BEGIN
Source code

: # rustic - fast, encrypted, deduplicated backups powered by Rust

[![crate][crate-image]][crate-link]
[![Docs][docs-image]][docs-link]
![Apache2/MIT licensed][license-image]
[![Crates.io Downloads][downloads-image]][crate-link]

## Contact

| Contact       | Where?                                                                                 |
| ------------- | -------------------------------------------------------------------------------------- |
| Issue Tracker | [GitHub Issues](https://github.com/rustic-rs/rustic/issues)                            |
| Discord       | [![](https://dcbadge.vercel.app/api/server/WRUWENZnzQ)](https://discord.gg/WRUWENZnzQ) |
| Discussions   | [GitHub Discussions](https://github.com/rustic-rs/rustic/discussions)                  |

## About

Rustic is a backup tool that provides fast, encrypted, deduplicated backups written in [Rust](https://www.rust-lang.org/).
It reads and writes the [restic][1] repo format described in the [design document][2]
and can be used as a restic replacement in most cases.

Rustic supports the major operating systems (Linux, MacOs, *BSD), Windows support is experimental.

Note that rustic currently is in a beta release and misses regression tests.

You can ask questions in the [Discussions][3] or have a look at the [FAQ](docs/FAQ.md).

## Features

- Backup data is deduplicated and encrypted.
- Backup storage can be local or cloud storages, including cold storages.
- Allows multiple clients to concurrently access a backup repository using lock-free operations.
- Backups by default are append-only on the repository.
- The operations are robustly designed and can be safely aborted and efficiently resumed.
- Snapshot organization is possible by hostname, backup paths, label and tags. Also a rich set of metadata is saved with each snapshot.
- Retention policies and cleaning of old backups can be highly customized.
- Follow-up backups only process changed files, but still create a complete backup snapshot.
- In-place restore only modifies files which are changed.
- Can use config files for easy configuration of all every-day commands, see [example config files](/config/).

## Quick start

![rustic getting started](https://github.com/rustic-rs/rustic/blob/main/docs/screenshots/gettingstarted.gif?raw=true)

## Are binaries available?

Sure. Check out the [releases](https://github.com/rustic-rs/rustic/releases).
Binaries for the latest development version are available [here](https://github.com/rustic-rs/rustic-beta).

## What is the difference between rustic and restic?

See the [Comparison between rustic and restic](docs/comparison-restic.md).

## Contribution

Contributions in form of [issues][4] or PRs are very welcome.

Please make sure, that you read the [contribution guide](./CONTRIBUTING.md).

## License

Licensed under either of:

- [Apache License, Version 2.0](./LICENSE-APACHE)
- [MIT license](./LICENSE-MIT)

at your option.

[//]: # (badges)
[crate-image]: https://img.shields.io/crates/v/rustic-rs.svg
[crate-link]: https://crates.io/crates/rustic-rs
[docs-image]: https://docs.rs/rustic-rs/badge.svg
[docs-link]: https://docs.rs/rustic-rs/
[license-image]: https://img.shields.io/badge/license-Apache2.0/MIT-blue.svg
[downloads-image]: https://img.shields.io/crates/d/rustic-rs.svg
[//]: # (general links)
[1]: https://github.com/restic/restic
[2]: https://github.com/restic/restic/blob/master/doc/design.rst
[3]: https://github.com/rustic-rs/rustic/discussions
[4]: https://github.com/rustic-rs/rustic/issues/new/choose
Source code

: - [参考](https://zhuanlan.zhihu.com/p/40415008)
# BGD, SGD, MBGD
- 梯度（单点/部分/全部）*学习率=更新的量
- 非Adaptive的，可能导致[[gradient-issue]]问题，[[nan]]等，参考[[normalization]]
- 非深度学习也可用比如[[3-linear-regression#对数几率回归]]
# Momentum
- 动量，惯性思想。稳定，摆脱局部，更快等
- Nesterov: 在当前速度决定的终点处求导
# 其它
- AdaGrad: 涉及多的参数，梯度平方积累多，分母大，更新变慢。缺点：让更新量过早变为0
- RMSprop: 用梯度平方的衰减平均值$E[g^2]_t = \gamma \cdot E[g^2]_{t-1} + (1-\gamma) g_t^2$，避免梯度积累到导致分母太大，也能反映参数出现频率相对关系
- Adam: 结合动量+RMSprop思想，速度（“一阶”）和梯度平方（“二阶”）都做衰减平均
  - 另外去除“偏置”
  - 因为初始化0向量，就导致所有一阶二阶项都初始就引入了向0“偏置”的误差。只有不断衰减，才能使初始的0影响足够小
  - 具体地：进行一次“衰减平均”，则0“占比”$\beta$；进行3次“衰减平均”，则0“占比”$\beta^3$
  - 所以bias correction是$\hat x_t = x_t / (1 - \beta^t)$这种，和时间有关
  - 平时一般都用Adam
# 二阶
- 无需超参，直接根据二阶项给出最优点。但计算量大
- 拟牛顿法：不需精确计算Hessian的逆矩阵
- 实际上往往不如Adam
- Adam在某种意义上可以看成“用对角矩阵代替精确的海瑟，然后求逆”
END
ASSIGNMENT:
The entries above hold a line with "[downloads-image]: https://img.shields.io/crates/d/rustic-rs.svg" and a later line with "- AdaGrad: 涉及多的参数，梯度平方积累多，分母大，更新变慢。缺点：让更新量过早变为0". Write out exactly those lines and all lines between, nothing more.

RESPONSE AREA:
[downloads-image]: https://img.shields.io/crates/d/rustic-rs.svg
[//]: # (general links)
[1]: https://github.com/restic/restic
[2]: https://github.com/restic/restic/blob/master/doc/design.rst
[3]: https://github.com/rustic-rs/rustic/discussions
[4]: https://github.com/rustic-rs/rustic/issues/new/choose
Source code

: - [参考](https://zhuanlan.zhihu.com/p/40415008)
# BGD, SGD, MBGD
- 梯度（单点/部分/全部）*学习率=更新的量
- 非Adaptive的，可能导致[[gradient-issue]]问题，[[nan]]等，参考[[normalization]]
- 非深度学习也可用比如[[3-linear-regression#对数几率回归]]
# Momentum
- 动量，惯性思想。稳定，摆脱局部，更快等
- Nesterov: 在当前速度决定的终点处求导
# 其它
- AdaGrad: 涉及多的参数，梯度平方积累多，分母大，更新变慢。缺点：让更新量过早变为0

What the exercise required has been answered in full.